The argument is ingenious. Its fatal flaw lies in assuming that the non-market cases chosen for study were selected at random by the Chinese authorities. In fact, as Chan has noted, one of the authorities’ criteria was closeness to the market. The spatial pattern of non-market cases reflects this selection bias, not a hidden chain of infection to the market. “Since their assumption of no ascertainment bias is most likely incorrect, their analysis is therefore also meaningless,” Chan says.
Unlike most journalists, science writers seldom consider the motives of their sources. Few or none remarked on Andersen’s deep personal interest in the result he was trying to prove. He and his colleagues concluded on January 31, 2020, that the Covid virus did not have a natural origin. But Francis Collins, then director of the National Institutes of Health, immediately decreed this view to be a conspiracy theory that will do “great potential harm to science and international harmony.” Not to mention to his own reputation and that of his lieutenant Anthony Fauci. Both have long advocated for gain-of-function research—enhancing the infectivity of natural viruses—and they funded such research involving bat viruses at the Wuhan Institute of Technology.

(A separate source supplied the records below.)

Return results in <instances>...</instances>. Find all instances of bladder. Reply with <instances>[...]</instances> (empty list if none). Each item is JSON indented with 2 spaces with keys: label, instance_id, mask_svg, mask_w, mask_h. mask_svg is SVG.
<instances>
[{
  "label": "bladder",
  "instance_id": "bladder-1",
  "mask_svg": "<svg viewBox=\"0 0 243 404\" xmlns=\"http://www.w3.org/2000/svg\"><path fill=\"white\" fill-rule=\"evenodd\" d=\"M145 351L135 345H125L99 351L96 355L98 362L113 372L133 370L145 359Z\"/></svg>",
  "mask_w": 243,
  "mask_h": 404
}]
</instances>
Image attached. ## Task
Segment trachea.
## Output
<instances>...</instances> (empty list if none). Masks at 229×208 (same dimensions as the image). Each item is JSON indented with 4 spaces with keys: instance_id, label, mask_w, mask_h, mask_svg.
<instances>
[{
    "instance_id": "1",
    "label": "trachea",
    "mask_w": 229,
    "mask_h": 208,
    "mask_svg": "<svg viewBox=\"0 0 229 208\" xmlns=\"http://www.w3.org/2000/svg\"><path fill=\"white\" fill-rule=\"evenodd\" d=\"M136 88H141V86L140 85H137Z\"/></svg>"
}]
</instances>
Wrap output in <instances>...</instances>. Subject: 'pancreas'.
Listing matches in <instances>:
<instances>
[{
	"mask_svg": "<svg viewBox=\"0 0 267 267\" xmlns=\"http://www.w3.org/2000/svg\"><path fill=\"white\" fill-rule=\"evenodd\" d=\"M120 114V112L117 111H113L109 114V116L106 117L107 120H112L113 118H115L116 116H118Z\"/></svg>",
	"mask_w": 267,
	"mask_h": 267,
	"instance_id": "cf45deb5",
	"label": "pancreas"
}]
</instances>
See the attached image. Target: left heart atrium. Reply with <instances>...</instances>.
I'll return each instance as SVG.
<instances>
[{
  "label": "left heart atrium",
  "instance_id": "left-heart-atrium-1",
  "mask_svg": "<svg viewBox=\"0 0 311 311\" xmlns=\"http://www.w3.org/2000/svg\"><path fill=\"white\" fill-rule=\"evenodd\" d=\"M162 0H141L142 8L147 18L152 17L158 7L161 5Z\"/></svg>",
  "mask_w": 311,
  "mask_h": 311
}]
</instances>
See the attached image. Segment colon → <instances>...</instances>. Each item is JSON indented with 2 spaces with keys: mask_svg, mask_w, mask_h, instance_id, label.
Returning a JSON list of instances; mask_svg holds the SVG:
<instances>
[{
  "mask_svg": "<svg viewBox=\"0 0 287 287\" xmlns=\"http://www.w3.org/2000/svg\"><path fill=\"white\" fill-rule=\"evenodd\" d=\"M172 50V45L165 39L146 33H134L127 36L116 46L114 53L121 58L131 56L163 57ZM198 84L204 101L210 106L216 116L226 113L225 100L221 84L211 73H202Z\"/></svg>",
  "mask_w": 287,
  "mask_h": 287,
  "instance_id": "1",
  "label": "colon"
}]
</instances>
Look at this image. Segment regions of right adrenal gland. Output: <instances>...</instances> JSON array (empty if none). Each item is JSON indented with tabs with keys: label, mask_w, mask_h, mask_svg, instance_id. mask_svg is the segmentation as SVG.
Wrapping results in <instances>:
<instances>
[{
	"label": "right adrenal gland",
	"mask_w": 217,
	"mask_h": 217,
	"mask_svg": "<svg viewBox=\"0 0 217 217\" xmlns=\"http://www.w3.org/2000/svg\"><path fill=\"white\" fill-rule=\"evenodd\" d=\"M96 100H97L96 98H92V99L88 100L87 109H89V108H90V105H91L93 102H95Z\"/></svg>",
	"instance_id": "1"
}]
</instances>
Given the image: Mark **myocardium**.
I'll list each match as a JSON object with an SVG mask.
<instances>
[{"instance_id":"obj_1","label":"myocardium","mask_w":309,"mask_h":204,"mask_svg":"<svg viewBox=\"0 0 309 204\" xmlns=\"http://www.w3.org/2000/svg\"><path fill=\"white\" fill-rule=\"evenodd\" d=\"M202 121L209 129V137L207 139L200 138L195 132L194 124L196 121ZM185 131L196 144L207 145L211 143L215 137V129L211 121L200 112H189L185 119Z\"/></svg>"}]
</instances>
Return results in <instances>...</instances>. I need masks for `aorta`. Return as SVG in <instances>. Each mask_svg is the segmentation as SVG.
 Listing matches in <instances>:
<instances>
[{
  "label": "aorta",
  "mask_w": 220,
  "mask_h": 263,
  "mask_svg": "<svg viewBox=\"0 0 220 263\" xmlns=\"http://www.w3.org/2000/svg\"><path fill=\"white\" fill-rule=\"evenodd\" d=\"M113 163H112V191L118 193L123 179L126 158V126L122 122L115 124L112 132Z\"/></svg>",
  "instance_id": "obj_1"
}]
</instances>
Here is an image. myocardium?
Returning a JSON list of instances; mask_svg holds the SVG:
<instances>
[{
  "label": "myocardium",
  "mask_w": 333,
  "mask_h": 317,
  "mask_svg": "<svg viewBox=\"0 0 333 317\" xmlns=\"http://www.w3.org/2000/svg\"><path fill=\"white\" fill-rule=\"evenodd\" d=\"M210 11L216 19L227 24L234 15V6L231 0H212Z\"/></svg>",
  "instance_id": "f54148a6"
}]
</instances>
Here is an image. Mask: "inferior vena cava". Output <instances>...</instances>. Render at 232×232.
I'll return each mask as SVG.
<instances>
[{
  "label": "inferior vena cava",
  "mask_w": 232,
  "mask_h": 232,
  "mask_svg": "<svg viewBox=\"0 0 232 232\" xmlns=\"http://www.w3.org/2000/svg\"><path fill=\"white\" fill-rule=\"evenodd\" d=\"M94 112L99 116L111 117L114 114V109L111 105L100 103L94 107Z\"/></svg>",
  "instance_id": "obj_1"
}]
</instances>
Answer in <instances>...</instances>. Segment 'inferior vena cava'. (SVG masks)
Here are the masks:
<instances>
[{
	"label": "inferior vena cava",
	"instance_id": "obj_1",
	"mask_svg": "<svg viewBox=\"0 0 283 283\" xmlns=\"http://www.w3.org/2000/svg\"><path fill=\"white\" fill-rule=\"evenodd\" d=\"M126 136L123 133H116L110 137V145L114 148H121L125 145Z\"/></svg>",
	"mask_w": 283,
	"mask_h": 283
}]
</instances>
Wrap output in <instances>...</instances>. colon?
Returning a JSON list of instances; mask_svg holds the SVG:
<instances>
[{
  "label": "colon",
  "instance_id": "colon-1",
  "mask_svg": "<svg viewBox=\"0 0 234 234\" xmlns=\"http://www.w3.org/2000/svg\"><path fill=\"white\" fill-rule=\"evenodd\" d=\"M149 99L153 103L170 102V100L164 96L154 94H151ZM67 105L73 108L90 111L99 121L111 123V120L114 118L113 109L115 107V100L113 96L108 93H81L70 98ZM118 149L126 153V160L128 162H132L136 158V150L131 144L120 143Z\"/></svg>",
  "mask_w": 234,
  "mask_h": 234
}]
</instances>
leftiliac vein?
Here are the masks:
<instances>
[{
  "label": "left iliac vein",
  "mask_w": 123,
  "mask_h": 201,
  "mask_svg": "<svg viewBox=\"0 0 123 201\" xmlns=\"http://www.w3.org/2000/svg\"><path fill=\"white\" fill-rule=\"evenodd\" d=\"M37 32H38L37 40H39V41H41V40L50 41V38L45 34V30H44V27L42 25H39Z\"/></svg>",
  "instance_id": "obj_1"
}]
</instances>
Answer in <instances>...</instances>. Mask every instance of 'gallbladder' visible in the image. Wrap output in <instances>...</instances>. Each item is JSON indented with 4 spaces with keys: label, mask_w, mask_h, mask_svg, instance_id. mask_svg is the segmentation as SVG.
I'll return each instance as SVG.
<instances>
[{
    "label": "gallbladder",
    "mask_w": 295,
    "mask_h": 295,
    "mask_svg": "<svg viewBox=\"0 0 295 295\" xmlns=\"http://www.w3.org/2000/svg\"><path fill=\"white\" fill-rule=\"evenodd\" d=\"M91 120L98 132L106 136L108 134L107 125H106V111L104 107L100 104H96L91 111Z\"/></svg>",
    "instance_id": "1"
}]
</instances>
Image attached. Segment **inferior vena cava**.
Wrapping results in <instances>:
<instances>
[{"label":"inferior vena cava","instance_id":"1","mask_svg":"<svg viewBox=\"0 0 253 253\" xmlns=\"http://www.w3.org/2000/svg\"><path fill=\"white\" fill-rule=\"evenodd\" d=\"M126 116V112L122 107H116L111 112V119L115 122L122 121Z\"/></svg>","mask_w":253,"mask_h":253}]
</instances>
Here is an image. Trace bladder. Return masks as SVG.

No scientist wishes to get on the wrong side of NIH administrators, the major funders of biomedical research. If Collins said the lab leak was a conspiracy theory, why then, so it must be. A mere four days later, Andersen changed his mind and derided lab leak as a conspiracy theory. No one in his group has provided a convincing explanation for this 180-degree reversal. Andersen’s new paper, if true, would go a long way to justifying his otherwise unsupported second take on the issue.
Why are science writers so little able to report objectively on the origin of the virus? Innocent of most journalists’ skepticism about human motives, science writers regard scientists, their authoritative sources, as too Olympian ever to be moved by trivial matters of self-interest. Their daily job is to relay claims of impressive new discoveries, such as advances toward curing cancer or making paralyzed rats walk. Most of these claims come to nothing—research is not an efficient process—but science writers and scientists alike benefit from creating a stream of pleasant illusions. The journalists get their stories, while media coverage helps researchers attract government grants.
Dulled by the advantages of this collusion, science writers pay little attention to in-house problems that seriously detract from the credibility of the scientific research enterprise, such as the astounding fact that less than half the high-profile findings in some fields can be replicated in other laboratories. Fraud and error in scientific papers are hard to detect, yet nonetheless some 32,000 papers have been retracted for various reasons. The reliability of scientific claims is a formidable problem but one of strangely little interest to many science writers.
If the Covid virus should be found to have indeed escaped from a lab in Wuhan, a tidal wave of public rage may shake the temple of science to its foundations. It’s in reflection of their sources’ interests—though political polarization is also involved—that science writers jump on any evidence favoring natural emergence and ignore everything that points toward a lab leak.
Science writers need to decide whether their duty lies to their readers or to their sources. One choice makes them real journalists, the other just unaccredited PR agents for the scientific community.